### DIRECTIONS
Please filter the entries below, copying every line that contains the word "pointing".

Stored items from a collection:
-------------------------
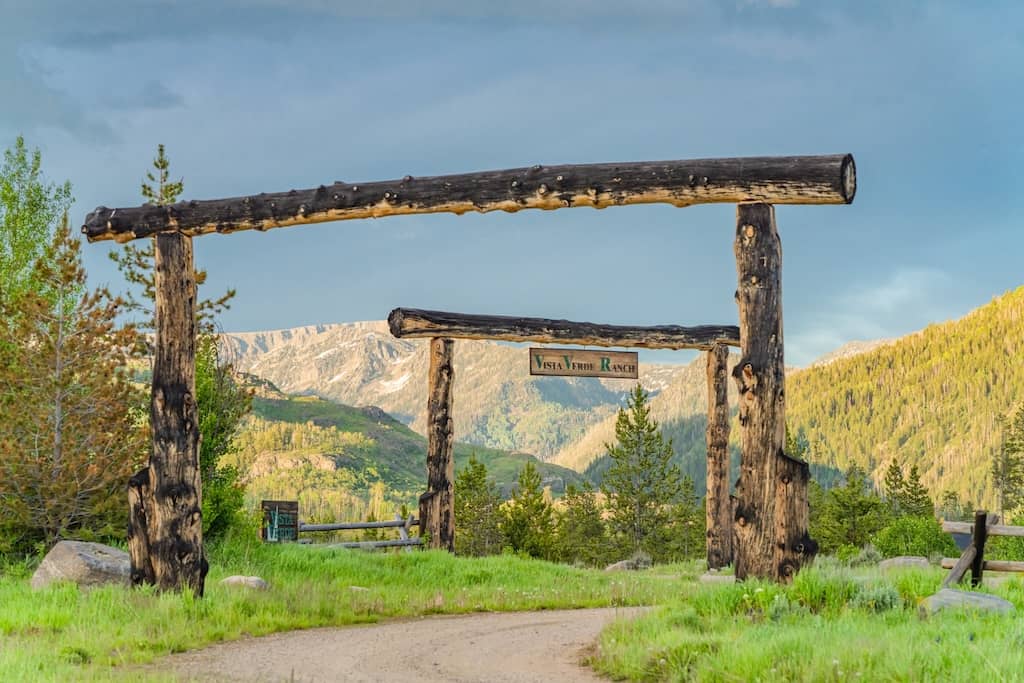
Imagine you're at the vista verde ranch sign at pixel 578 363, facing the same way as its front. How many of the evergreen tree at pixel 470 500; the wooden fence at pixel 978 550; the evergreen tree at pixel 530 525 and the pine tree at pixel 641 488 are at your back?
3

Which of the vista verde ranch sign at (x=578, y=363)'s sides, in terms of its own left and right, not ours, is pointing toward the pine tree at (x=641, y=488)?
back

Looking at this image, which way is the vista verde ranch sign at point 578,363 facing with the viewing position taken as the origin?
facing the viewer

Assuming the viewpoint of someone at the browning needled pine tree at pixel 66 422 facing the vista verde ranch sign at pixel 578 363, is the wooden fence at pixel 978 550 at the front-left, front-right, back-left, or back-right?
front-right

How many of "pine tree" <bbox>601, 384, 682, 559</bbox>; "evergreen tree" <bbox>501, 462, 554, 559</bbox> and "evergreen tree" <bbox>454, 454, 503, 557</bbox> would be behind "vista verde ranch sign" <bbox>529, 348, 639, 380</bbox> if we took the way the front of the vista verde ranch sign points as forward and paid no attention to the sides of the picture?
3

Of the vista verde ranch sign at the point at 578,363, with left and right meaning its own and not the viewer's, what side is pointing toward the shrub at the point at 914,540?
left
-------------------------
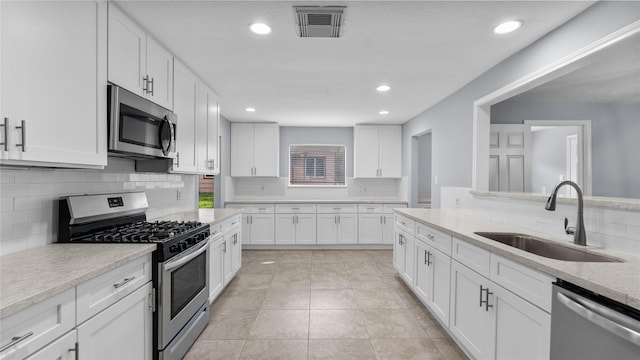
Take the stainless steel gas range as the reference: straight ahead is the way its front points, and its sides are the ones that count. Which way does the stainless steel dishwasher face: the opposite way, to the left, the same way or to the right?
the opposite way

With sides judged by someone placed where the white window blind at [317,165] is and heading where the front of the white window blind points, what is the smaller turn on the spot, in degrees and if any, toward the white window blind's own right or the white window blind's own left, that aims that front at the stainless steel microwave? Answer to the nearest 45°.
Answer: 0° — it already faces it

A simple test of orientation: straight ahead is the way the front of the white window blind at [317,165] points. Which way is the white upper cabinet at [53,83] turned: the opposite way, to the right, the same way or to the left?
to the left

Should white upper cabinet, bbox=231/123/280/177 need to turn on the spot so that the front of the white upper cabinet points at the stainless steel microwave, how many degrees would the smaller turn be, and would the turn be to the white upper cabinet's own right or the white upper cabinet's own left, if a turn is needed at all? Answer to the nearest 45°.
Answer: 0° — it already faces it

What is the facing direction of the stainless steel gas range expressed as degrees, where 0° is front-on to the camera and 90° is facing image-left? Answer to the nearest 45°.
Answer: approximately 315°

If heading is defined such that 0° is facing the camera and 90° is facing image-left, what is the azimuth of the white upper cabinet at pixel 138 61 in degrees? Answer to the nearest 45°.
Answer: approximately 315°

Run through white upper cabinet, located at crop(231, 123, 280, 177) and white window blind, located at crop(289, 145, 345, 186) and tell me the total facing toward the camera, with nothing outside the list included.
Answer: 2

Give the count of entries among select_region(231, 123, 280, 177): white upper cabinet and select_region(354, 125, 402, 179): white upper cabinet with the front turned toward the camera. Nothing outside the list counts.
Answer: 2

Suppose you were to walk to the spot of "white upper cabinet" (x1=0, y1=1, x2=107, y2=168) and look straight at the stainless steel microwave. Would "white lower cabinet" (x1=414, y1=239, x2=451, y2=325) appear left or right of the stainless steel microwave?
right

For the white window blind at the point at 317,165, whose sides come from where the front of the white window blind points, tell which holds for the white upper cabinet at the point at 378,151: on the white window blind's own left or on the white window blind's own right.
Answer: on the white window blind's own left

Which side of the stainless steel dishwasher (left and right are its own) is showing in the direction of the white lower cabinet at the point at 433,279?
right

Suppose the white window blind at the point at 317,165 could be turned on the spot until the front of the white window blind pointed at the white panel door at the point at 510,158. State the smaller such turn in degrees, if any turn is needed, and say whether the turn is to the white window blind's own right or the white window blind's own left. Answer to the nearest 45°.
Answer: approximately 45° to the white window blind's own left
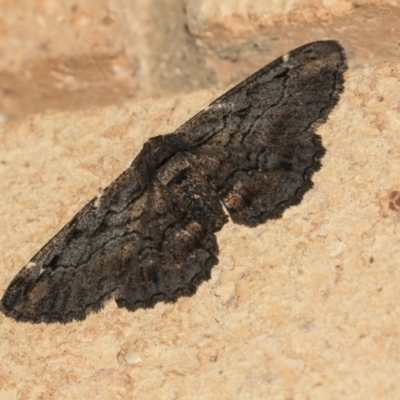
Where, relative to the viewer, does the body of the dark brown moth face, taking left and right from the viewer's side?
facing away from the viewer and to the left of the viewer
-------------------------
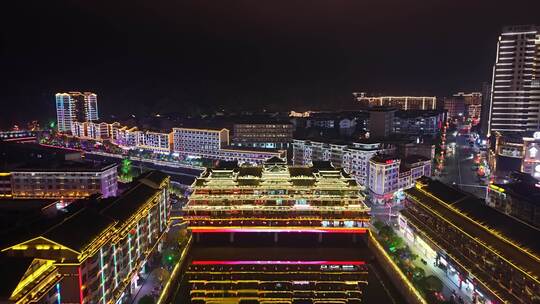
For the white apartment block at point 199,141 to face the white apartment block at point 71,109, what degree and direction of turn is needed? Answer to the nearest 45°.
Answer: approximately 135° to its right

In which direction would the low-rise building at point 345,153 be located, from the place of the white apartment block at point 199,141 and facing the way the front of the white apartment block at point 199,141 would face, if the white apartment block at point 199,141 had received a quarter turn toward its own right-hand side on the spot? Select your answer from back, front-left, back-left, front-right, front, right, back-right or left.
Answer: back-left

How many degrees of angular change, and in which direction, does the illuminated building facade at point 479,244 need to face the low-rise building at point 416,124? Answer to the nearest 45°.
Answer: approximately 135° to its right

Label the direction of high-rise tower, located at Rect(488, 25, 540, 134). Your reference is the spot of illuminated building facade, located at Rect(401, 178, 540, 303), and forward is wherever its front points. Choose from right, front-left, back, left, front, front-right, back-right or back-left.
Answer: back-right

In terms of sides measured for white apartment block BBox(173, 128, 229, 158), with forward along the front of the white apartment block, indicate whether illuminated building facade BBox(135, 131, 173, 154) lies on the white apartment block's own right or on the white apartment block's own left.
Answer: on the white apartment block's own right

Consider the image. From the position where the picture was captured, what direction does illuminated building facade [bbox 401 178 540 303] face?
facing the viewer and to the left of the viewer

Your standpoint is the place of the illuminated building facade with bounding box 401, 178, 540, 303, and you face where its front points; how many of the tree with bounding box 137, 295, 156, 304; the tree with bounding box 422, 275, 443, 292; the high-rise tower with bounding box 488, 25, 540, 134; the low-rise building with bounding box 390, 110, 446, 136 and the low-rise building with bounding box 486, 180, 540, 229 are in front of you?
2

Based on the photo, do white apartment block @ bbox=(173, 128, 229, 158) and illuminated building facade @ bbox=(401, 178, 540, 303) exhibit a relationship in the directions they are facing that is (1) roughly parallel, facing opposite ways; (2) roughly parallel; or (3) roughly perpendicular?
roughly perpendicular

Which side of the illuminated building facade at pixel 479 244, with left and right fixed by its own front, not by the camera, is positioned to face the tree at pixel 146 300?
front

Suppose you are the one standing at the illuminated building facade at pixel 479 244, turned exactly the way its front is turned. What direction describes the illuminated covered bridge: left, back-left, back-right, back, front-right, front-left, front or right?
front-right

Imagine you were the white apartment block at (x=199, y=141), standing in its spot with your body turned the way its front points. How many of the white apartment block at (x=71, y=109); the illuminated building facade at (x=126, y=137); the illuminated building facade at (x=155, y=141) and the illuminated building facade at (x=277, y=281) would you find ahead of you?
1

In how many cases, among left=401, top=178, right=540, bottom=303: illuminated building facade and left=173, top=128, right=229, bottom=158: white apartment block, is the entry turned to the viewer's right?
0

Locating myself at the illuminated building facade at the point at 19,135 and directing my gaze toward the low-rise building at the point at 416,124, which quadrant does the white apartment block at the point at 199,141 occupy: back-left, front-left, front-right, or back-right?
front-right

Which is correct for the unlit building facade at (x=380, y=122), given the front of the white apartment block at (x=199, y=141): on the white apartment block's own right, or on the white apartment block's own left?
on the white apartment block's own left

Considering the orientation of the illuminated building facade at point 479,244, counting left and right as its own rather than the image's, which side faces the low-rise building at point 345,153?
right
-------------------------
### WRITTEN REPLY
Which of the vista verde ranch sign at (x=578, y=363)'s sides, in terms of its own left and right, not ours, is pointing toward the pine tree at (x=641, y=488)?
Of the vista verde ranch sign at the point at 578,363, with left and right meaning its own and not the viewer's, what side is pointing toward the shrub at the point at 914,540?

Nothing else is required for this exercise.